Worker processes with abnormal exit are handled in a similar way (Note: Worker processes with abnormal exit need to wait 30s before pulling up to resume training. Before that, Scheduler rejects Worker with the same node id to register again in order to prevent network jitter and malicious registration).
Security Authentication
To support SSL security authentication between nodes/processes, to enable security authentication, configure enable_ssl=True via the Python API mindspore.set_ps_context (defaults to False when not passed in, indicating that SSL security authentication is not enabled). The config.json configuration file specified by config_file_path needs to add the following fields:
{
"server_cert_path": "server.p12",
"crl_path": "",
"client_cert_path": "client.p12",
"ca_cert_path": "ca.crt",
"cipher_list": "ECDHE-R SA-AES128-GCM-SHA256:ECDHE-ECDSA-AES128-GCM-SHA256:ECDHE-RSA-AES256-GCM-SHA384:ECDHE-ECDSA-AES256-GCM-SHA384:DHE-RSA-AES128-GCM-SHA256:DHE-DSS-AES128-GCM-SHA256:DHE-RSA-AES256-GCM-SHA384:DHE-DSS-AES256-GCM-SHA384:DHE-PSK-AES128-GCM-SHA256:DHE-PSK-AES256-GCM-SHA384:DHE-PSK-CHACHA20-POLY1305:ECDHE-RSA-CHACHA20-POLY1305:ECDHE-PSK-CHACHA20-POLY1305:DHE-RSA-AES128-CCM:DHE-RSA-AES256-CCM:DHE-RSA-CHACHA20-POLY1305:DHE-PSK-AES128-CCM:DHE-PSK-AES256-CCM:ECDHE-ECDSA-AES128-CCM:ECDHE-ECDSA-AES256-CCM:ECDHE-ECDSA-CHACHA20-POLY1305",
"cert_expire_warning_time_in_day": 90
}
server_cert_path: The path to the p12 file (SSL-specific certificate file) that contains the cipher text of the certificate and the secret key on the server side.
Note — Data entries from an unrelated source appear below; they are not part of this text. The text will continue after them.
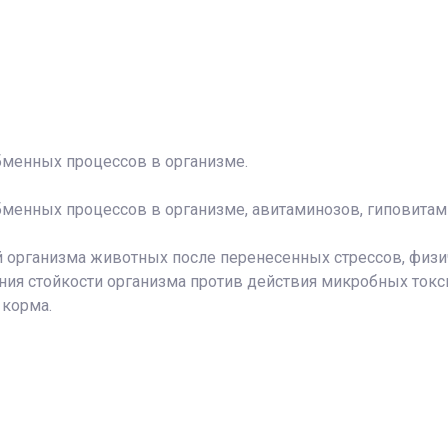
бменных процессов в организме.
менных процессов в организме, авитаминозов, гиповитам
рганизма животных после перенесенных стрессов, физиче
я стойкости организма против действия микробных токси
 корма.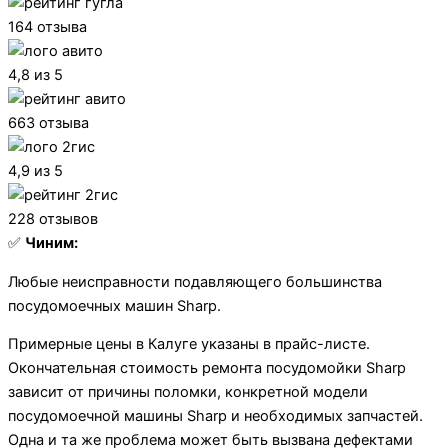
164 отзыва
4,8 из 5
663 отзыва
4,9 из 5
228 отзывов
✅
Чиним:
Любые неисправности подавляющего большинства
посудомоечных машин Sharp.
Примерные цены в Калуге указаны в прайс-листе.
Окончательная стоимость ремонта посудомойки Sharp
зависит от причины поломки, конкретной модели
посудомоечной машины Sharp и необходимых запчастей.
Одна и та же проблема может быть вызвана дефектами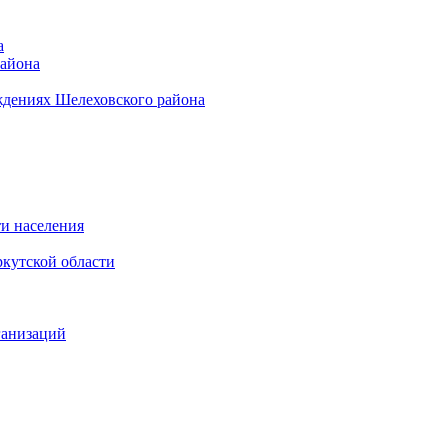
а
района
ждениях Шелеховского района
и населения
кутской области
ганизаций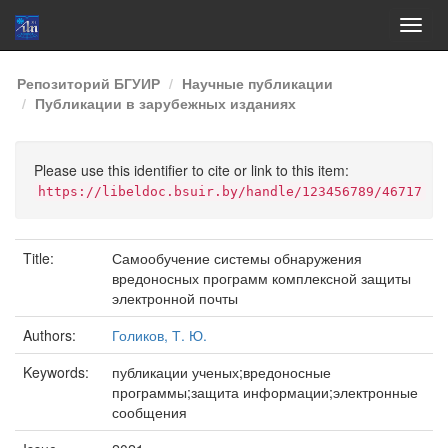
Skip
Репозиторий БГУИР
Научные публикации
navigation
Публикации в зарубежных изданиях
Please use this identifier to cite or link to this item:
https://libeldoc.bsuir.by/handle/123456789/46717
Title:
Самообучение системы обнаружения
вредоносных программ комплексной защиты
электронной почты
Authors:
Голиков, Т. Ю.
Keywords:
публикации ученых;вредоносные
программы;защита информации;электронные
сообщения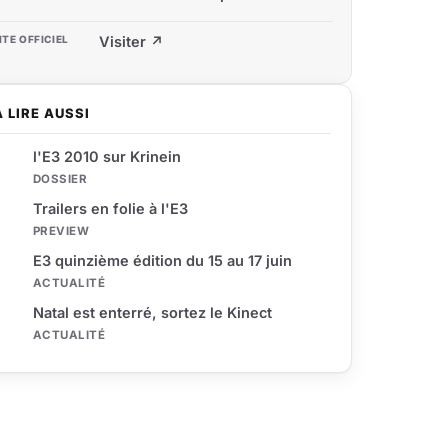
ITE OFFICIEL
Visiter ↗
À LIRE AUSSI
l'E3 2010 sur Krinein
DOSSIER
Trailers en folie à l'E3
PREVIEW
E3 quinzième édition du 15 au 17 juin
ACTUALITÉ
Natal est enterré, sortez le Kinect
ACTUALITÉ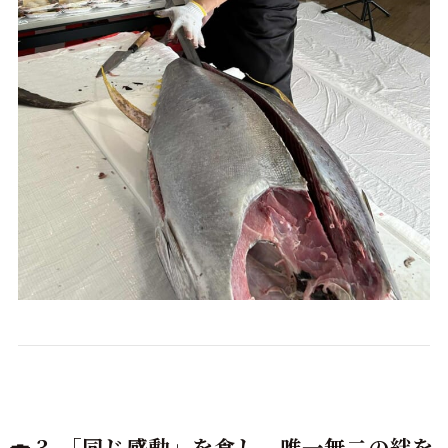
🍣 3. 「同じ感動」を食し、唯一無二の絆を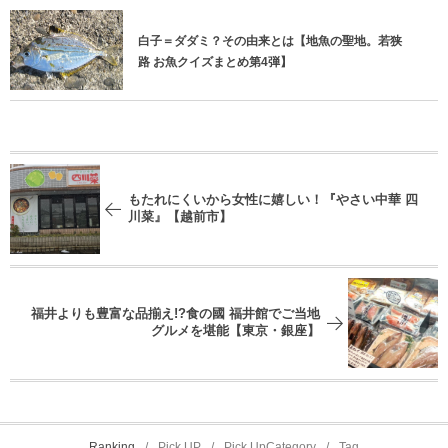
白子＝ダダミ？その由来とは【地魚の聖地。若狭
路 お魚クイズまとめ第4弾】
もたれにくいから女性に嬉しい！『やさい中華 四
川菜』【越前市】
福井よりも豊富な品揃え!?食の國 福井館でご当地
グルメを堪能【東京・銀座】
Ranking
Pick UP
Pick UpCategory
Tag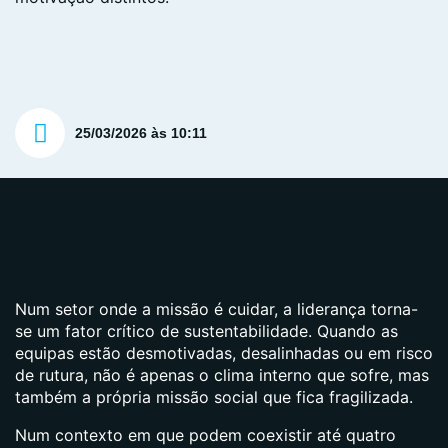
25/03/2026 às 10:11
Num setor onde a missão é cuidar, a liderança torna-
se um fator crítico de sustentabilidade. Quando as
equipas estão desmotivadas, desalinhadas ou em risco
de rutura, não é apenas o clima interno que sofre, mas
também a própria missão social que fica fragilizada.
Num contexto em que podem coexistir até quatro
The file path to the revocation list (used to distinguish invalid untrusted certificates from valid trusted certificates).
client_cert_path: The client contains the path to the p12 file (SSL-specific certificate file) with the cipher text of the certificate and secret key.
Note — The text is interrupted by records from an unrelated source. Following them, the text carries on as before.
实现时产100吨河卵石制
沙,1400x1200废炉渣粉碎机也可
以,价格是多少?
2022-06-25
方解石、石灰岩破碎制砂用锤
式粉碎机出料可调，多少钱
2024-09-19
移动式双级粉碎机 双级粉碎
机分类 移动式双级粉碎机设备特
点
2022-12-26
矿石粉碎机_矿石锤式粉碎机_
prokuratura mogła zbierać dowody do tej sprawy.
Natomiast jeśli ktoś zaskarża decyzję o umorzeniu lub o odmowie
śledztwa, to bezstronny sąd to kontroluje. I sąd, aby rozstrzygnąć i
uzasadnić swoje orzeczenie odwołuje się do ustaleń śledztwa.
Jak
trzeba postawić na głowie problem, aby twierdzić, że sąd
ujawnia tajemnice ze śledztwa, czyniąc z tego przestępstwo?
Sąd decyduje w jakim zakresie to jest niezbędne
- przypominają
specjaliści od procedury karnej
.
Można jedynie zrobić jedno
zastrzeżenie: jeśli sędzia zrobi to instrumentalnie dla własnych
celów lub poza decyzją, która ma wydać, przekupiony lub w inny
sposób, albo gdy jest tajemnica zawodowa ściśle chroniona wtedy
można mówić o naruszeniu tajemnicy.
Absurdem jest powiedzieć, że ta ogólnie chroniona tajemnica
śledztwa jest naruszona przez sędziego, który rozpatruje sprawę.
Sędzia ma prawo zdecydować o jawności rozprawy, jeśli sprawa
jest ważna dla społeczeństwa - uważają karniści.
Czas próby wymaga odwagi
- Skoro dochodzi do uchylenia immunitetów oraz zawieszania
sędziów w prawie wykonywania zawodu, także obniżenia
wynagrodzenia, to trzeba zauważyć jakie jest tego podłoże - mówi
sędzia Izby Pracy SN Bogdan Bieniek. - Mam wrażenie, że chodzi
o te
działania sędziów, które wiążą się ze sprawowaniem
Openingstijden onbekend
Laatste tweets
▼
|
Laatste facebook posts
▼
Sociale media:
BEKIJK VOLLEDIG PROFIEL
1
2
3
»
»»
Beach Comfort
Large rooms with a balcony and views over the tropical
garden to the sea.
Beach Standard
ca_cert_path: The path to root certificate
cipher_list: Cipher suite (list of supported SSL encrypted types)
cert_expire_warning_time_in_da: The warning time of certificate expiration.
The secret key in the p12 file is stored in cipher text, and the password needs to be passed in when starting. Please refer to the Python API mindspore.set_ps_context for the client_password and server_password fields.